> [Work to complete]: Continue the passage below on impairment testing of long-lived assets, starting after its last sentence.

> [Given passage]:
Pursuant to ASC Paragraph 360-10-35-21 the Company's long-lived asset (asset group) is tested for recoverability whenever events or changes in circumstances indicate that its carrying amount may not be recoverable. The Company considers the following to be some examples of such events or changes in circumstances that may trigger an impairment review: (a) significant decrease in the market price of a long-lived asset (asset group); (b) A significant adverse change in the extent or manner in which a long-lived asset (asset group) is being used or in its physical condition; (c) A significant adverse change in legal factors or in the business climate that could affect the value of a long-lived asset (asset group), including an adverse action or assessment by a regulator; (d) An accumulation of costs significantly in excess of the amount originally expected for the acquisition or construction of a long-lived asset (asset group); (e) A current-period operating or cash flow loss combined with a history of operating or cash flow losses or a projection or forecast that demonstrates continuing losses associated with the use of a long-lived asset (asset group); and (f) A current expectation that, more likely than not, a long-lived asset (asset group) will be sold or otherwise disposed of significantly before the end of its previously estimated useful life. The Company tests its long-lived assets for potential impairment indicators at least annually and more frequently upon the occurrence of such events.

> [Data under study]:

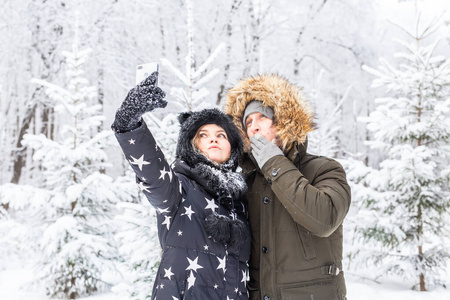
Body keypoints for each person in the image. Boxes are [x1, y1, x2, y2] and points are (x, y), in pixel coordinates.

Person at [111, 72, 251, 300]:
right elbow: (153, 175)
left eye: (221, 135)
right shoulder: (180, 188)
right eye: (203, 135)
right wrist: (129, 124)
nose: (213, 139)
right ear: (192, 146)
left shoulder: (242, 202)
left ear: (232, 149)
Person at [224, 74, 351, 300]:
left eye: (261, 117)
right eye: (248, 122)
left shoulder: (325, 169)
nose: (253, 127)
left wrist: (274, 163)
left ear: (282, 121)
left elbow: (325, 219)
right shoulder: (245, 181)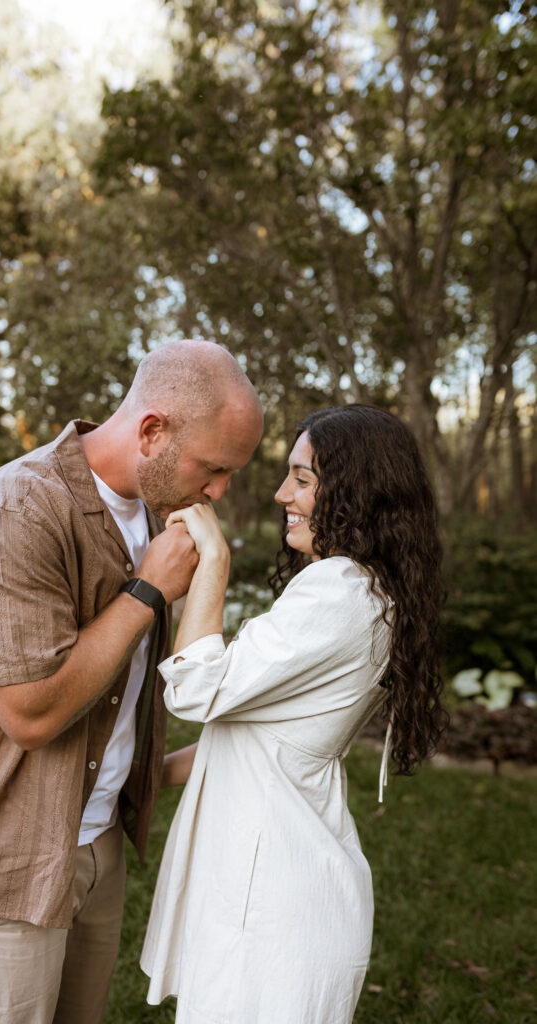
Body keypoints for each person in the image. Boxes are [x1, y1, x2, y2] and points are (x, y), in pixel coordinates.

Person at [0, 339, 264, 1024]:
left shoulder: (160, 512)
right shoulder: (16, 509)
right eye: (212, 469)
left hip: (93, 847)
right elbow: (31, 715)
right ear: (152, 431)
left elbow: (140, 697)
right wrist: (148, 590)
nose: (218, 492)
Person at [142, 404, 447, 1024]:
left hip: (274, 902)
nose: (284, 494)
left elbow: (196, 689)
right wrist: (136, 774)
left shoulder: (339, 589)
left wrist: (213, 564)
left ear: (359, 492)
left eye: (302, 479)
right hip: (274, 885)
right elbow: (255, 744)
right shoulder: (362, 589)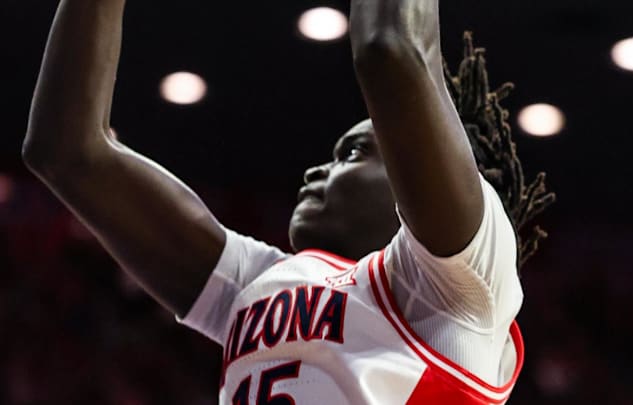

> [Exercise output]:
 

Pursuant to ASC Paragraphs 360-10-45-4 and 360-10-45-5 an impairment loss recognized for a long-lived asset (asset group) to be held and used shall be included in income from continuing operations before income taxes in the income statement of a business entity. If a subtotal such as income from operations is presented, it shall include the amount of that loss. A gain or loss recognized on the sale of a long-lived asset (disposal group) that is not a component of an entity shall be included in income from continuing operations before income taxes in the income statement of a business entity. If a subtotal such as income from operations is presented, it shall include the amounts of those gains or losses.

 

 
F-9

  

Cash Equivalents

 

The Company considers all highly liquid investments with maturities of three months or less at the time of purchase to be cash equivalents.

 

Intangible Assets Other Than Goodwill

 

The Company has adopted Subtopic 350-30 of the FASB Accounting Standards Codification for intangible assets other than goodwill. Under the requirements, the Company amortizes the acquisition costs of intangible assets other than goodwill on a straight-line basis over the estimated useful lives of the respective assets as follows:

 

     

Estimated Useful Life (Years)

 
           

Intellectual property (*)

     

15

 

_____________

(*) Amortized on a straight-line basis over the terms of the exclusive licenses and/or agreements, or the terms of legal lives of the patents, whichever is shorter.

 

Related Parties

 

The Company follows subtopic 850-10 of the FASB Accounting Standards Codification for the identification of related parties and disclosure of related party transactions.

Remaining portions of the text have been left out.